Burada belki başkaca bir parantez daha açmak lazım… Sezai Karakoç’u “tastamam bir İslam şairi” haline getiren hususiyetini iki bakımdan ele almak lazım gelir. Birincisi, onun hayatının son anına kadar meseleleri “bugünden asla kopmaksızın” ele alışındaki dikkatidir. İkincisi ise, bugün İslam’ın dünyaya ne söyleyebileceğini ve İslam’ın dünyaya söylediği şeyin insanları nasıl kurtuluşa erdirebileceğini fark etmesi ve bunu “boşluksuz” olarak eserine yansıtmadaki başarısıdır.

Ne demek boşluksuz? Şu demek. Sezai Karakoç, İslam düşüncesini “geçmişte kalmış” bir birikim olarak ele almaz. Onun “medeniyet perspektifi” Türkiye’deki “sağcı/medeniyetçi” kalem erbabının “nostaljik ağıtçılığı”nın tam tersi istikamette var eder kendini. Bu yanıyla “devrimci” bir atak barındırır Sezai Bey’in “medeniyet perspektifi”, bir “ah vahçılık” değil. O, gelecek güzel günlerin hayalini kuran adamdır, geçmiş güzel günlerin ardından ağlayan adam değil. O sebeple “kurucu düşünür” olma sorumluluğunu omuzlarına yüklenmiş ve İslam’ın, İslam düşüncesinin ve İslam medeniyetinin ele aldığı tüm meseleleri bir “düşünür” olarak değerlendirmiş ve bunları parça parça değil, “bir bütünün parçaları” olarak anlatmıştır hepimize.

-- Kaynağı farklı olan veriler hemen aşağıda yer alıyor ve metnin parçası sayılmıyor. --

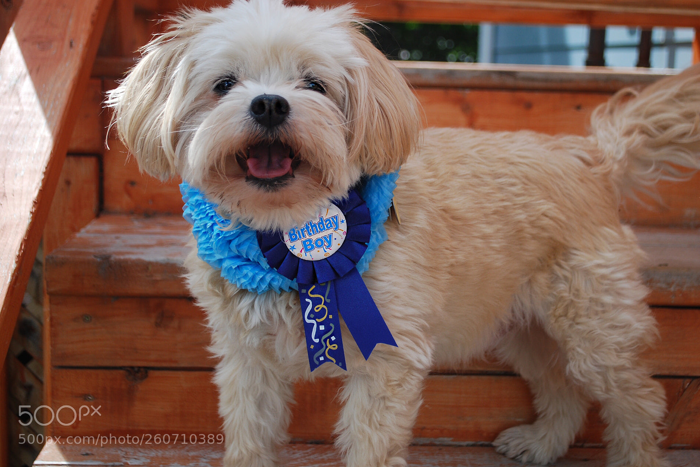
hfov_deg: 37.2
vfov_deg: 25.3
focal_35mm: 54
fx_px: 1040
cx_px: 347
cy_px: 236
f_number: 5.3
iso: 200
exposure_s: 1/640
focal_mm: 35
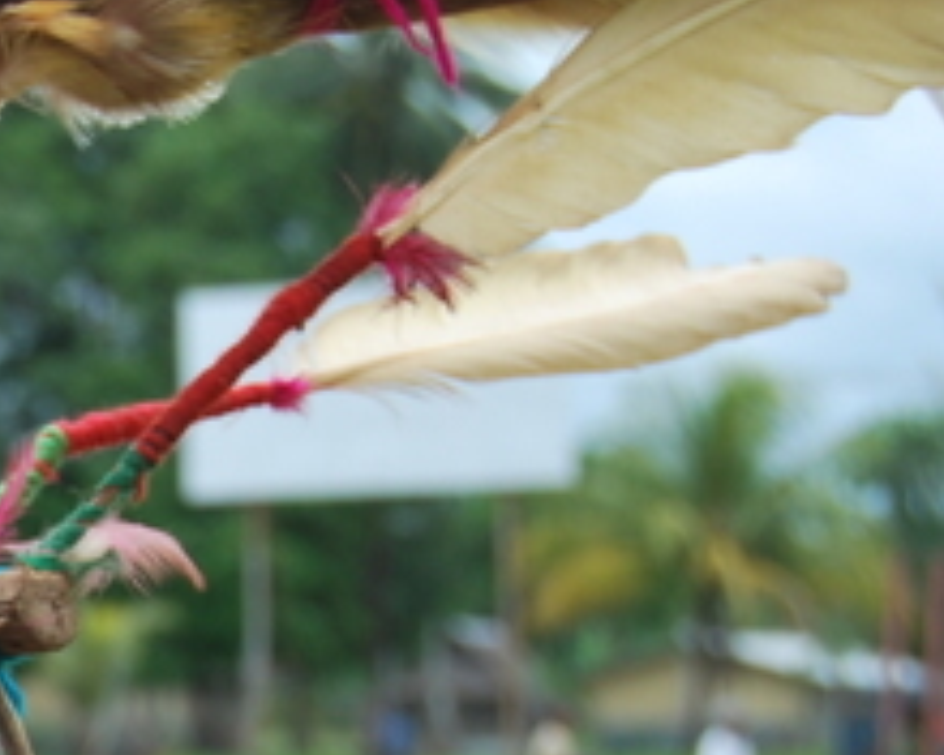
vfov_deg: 8.5
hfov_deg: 10.2
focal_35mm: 180
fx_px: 5021
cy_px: 1004
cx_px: -652
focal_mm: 35
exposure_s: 1/200
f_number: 7.1
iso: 100
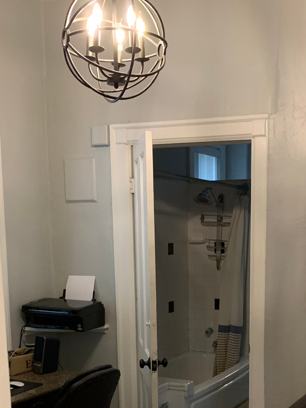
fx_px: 613
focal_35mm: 52
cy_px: 355
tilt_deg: -11.7
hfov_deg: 27.9
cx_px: 193
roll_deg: +0.3
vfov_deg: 35.0
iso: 320
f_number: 1.8
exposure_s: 1/40
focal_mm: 4.25
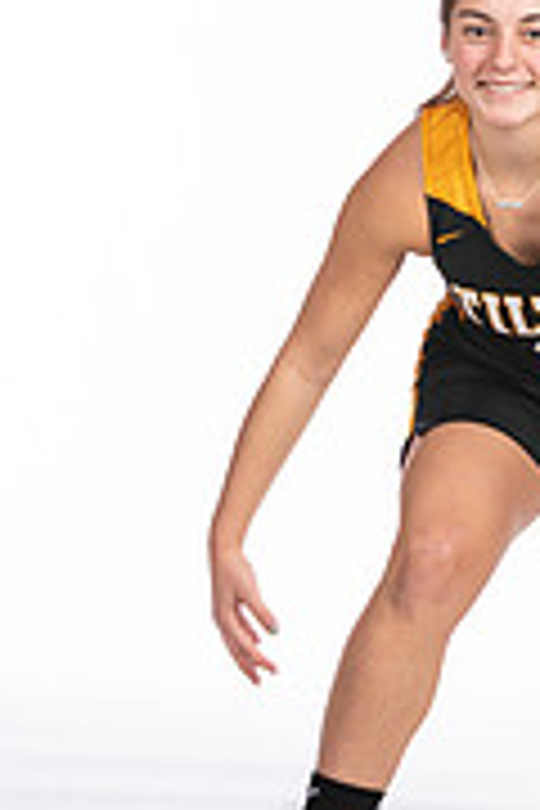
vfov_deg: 7.9
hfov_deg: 5.2
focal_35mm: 262
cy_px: 279
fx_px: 5895
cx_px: 585
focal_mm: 70
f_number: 5
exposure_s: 1/100
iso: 100
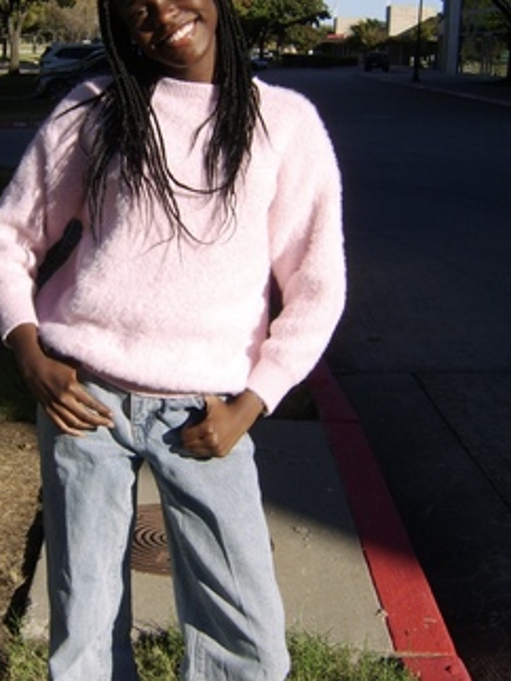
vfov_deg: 39.5
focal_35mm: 48
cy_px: 266
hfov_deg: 30.0
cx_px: 162
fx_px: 945
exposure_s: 1/324
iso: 71
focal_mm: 8.13
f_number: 6.7
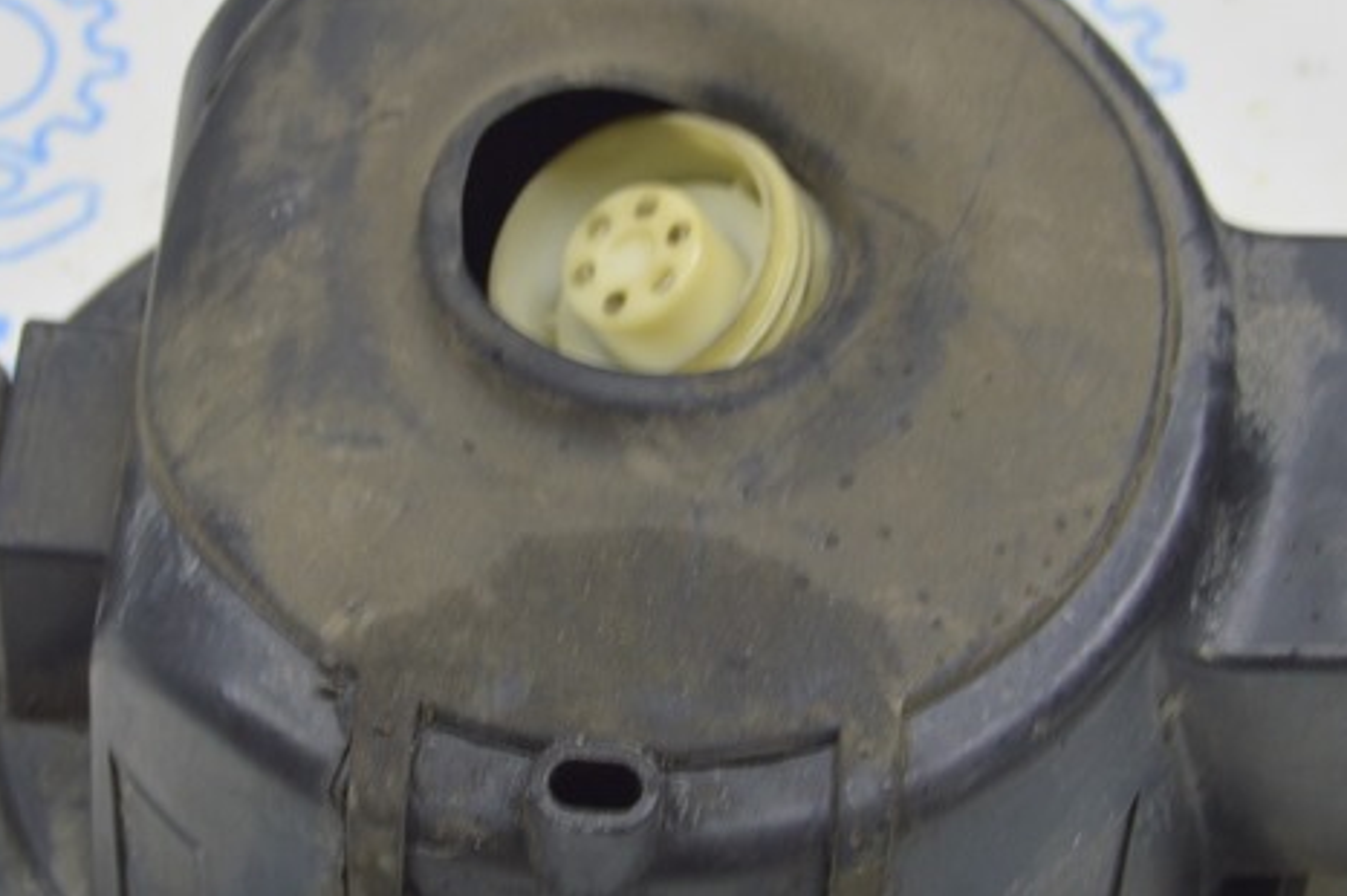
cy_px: 337
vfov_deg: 13.4
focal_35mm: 102
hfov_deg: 20.0
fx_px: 3817
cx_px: 575
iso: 400
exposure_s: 1/20
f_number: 5.6
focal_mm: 31
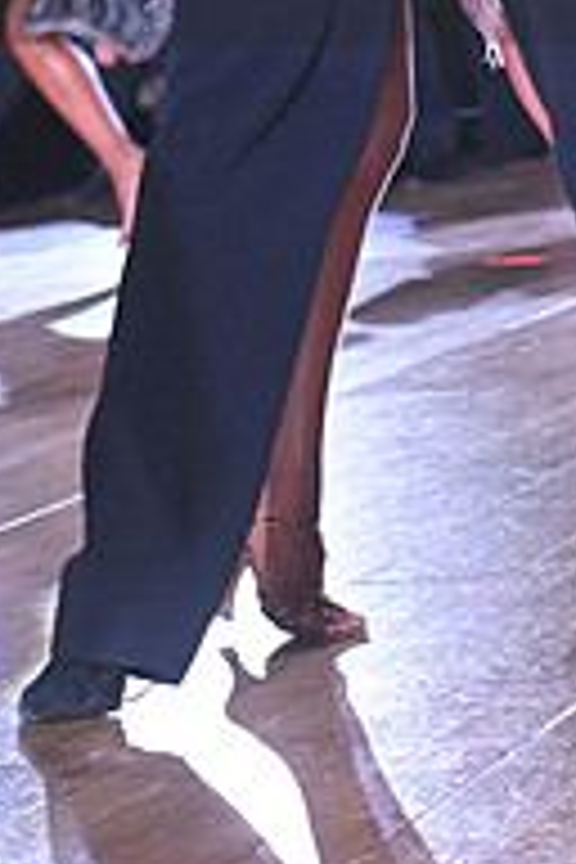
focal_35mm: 211
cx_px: 187
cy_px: -104
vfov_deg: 9.6
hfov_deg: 6.5
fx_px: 5064
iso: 6400
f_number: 5.6
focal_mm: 70
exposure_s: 1/400
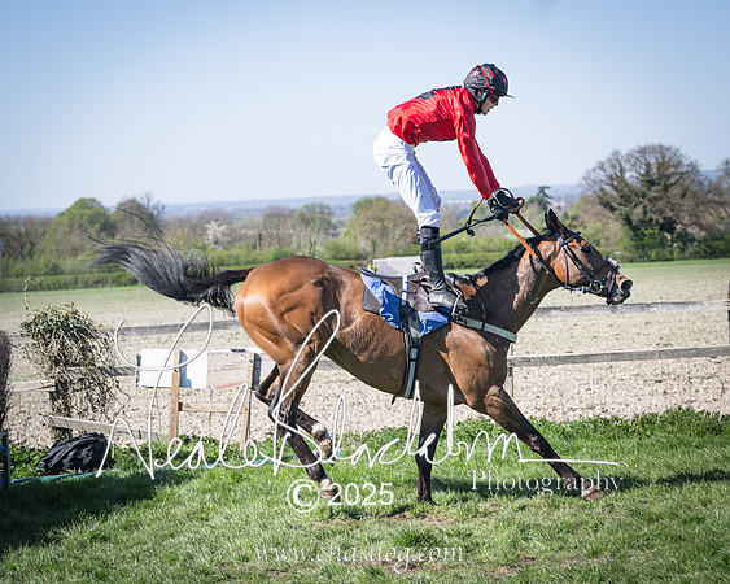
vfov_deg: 15.3
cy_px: 322
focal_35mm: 101
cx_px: 345
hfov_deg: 19.1
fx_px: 2175
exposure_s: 1/2000
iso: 200
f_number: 4
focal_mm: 70
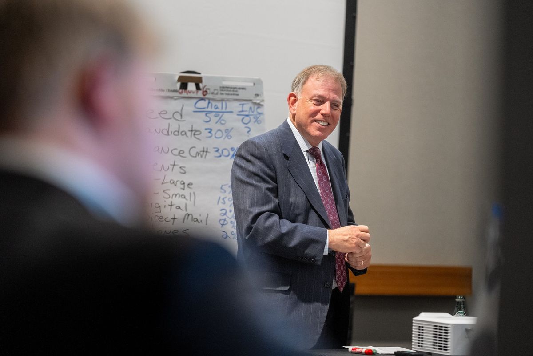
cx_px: 266
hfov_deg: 15.1
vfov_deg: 10.1
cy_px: 178
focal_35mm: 136
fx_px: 2014
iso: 3200
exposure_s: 1/125
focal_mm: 135
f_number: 2.8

Denilebilir ki Sezai Karakoç, Üstat Necip Fazıl’ın büyük oranda “el yordamı, özgüven ve cesaret” ile işaret ettiği yolu bugünün insanlarının anlayacağı şekilde “tarifleyerek, çerçeveleyerek” ortaya koymuştur eserini. Üstelik Sezai Karakoç’un hem şiirleri hem de düşünce eserleri insana “yoldan ayrılmayan sağlam patikalar” bulma konusunda da ilham verici niteliktedir. Üslubuyla sizi ihata etmek yerine, fikirleriyle yolunuzu aydınlatmayı tercih etmiş biridir o. Sezai Karakoç’un “Diriliş fikri”, 20. yüzyılda Müslümanların ürettiği en önemli külliyatlardan biridir böylece.

Menzili mübarek, makamı âli olsun inşallah.